# Brief A
Answer these questions about the CodebaseResource documentation, one answer per line:
(i) What four values does the Compliance class list?
(ii) In what order does children() return paths?
(iii) Does descendants() include the current CodebaseResource?

Relationship fields:

Parameters

project (ForeignKey to Project) – Project (related name: codebaseresources)

Reverse relationships:

Parameters

discovered_packages (Reverse ManyToManyField from DiscoveredPackage) – All discovered packages of this codebase resource (related name of codebase_resources)

class Compliance(value)

List of compliance alert values.

ERROR = 'error'
MISSING = 'missing'
OK = 'ok'
WARNING = 'warning'
class Type(value)

List of CodebaseResource types.

DIRECTORY = 'directory'
FILE = 'file'
children(codebase=None)

Returns a QuerySet of direct children CodebaseResource objects using a database query on the current CodebaseResource path.

Paths are returned in lower-cased sorted path order to reflect the behavior of the commoncode.resource.Resource.children() https://github.com/nexB/commoncode/blob/main/src/commoncode/resource.py

codebase is not used in this context but required for compatibility with the commoncode.resource.VirtualCodebase class API.

compute_compliance_alert()

Computes and returns the compliance_alert value from the licenses policies.

create_and_add_package(package_data)

Creates a DiscoveredPackage instance using the package_data and assigns it to the current CodebaseResource instance.

Errors that may happen during the DiscoveredPackage creation are capture at this level, rather that in the DiscoveredPackage.create_from_data level, so resource data can be injected in the ProjectError record.

descendants()

Returns a QuerySet of descendant CodebaseResource objects using a database query on the current CodebaseResource path. The current CodebaseResource is not included.

# Brief B
Copy from the records, word for word, everything from the line that contains "The height and width of the screenshot is (384, 512). What" down to the line that contains "Is plush fabric", including both of those lines.

# Records supplied

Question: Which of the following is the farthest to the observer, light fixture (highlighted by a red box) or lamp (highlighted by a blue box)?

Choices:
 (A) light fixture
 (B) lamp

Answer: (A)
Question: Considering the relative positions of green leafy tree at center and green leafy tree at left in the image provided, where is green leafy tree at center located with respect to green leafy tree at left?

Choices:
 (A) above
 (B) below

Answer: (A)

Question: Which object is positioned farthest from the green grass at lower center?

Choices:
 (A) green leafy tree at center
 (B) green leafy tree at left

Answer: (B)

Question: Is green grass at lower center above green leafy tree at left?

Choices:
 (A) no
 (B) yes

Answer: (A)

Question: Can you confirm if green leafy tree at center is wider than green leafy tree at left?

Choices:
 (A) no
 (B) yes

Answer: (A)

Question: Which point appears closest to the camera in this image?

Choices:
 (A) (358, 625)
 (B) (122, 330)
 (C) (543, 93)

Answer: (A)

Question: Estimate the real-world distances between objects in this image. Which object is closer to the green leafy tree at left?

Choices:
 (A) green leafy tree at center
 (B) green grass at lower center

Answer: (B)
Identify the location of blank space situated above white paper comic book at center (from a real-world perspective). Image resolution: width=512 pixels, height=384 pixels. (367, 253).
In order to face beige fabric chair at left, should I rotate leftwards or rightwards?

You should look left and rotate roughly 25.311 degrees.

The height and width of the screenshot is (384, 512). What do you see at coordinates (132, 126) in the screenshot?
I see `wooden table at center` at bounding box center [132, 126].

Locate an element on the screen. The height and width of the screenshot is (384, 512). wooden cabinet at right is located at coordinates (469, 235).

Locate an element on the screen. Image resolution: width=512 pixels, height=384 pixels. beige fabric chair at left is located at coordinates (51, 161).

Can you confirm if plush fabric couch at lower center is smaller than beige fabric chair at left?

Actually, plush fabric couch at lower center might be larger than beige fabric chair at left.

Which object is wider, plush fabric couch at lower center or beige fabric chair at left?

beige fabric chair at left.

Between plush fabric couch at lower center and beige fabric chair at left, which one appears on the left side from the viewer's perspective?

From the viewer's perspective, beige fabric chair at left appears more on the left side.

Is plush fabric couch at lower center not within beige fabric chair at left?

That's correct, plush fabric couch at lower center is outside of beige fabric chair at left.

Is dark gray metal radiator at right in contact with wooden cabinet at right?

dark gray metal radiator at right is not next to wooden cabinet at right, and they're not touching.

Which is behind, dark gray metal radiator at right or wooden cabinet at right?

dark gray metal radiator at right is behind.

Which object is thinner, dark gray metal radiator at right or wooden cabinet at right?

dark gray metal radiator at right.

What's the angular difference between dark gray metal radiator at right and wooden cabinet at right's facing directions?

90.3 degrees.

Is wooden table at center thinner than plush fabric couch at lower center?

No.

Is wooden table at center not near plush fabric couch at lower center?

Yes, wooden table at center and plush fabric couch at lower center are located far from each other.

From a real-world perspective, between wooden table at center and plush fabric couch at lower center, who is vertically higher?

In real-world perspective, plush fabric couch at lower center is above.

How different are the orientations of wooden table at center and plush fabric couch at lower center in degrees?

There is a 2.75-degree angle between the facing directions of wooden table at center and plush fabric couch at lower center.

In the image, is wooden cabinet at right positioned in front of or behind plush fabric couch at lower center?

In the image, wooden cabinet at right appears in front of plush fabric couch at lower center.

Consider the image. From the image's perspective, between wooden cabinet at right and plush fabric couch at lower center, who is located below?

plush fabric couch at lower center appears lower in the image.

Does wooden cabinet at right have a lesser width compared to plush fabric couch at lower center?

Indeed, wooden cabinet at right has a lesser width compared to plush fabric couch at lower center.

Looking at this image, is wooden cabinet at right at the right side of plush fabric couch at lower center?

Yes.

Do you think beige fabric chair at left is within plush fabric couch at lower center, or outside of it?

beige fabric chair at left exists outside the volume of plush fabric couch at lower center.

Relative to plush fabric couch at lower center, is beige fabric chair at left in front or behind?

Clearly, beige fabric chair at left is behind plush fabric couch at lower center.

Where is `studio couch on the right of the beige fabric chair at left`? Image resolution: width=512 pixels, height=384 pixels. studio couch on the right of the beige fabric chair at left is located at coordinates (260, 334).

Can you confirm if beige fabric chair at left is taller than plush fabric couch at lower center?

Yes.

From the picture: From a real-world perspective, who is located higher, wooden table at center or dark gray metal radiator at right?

# Written response A
(i) ERROR = 'error', MISSING = 'missing', OK = 'ok' and WARNING = 'warning'.
(ii) In lower-cased sorted path order.
(iii) No, the current CodebaseResource is not included.

# Written response B
The height and width of the screenshot is (384, 512). What do you see at coordinates (132, 126) in the screenshot?
I see `wooden table at center` at bounding box center [132, 126].

Locate an element on the screen. The height and width of the screenshot is (384, 512). wooden cabinet at right is located at coordinates (469, 235).

Locate an element on the screen. Image resolution: width=512 pixels, height=384 pixels. beige fabric chair at left is located at coordinates (51, 161).

Can you confirm if plush fabric couch at lower center is smaller than beige fabric chair at left?

Actually, plush fabric couch at lower center might be larger than beige fabric chair at left.

Which object is wider, plush fabric couch at lower center or beige fabric chair at left?

beige fabric chair at left.

Between plush fabric couch at lower center and beige fabric chair at left, which one appears on the left side from the viewer's perspective?

From the viewer's perspective, beige fabric chair at left appears more on the left side.

Is plush fabric couch at lower center not within beige fabric chair at left?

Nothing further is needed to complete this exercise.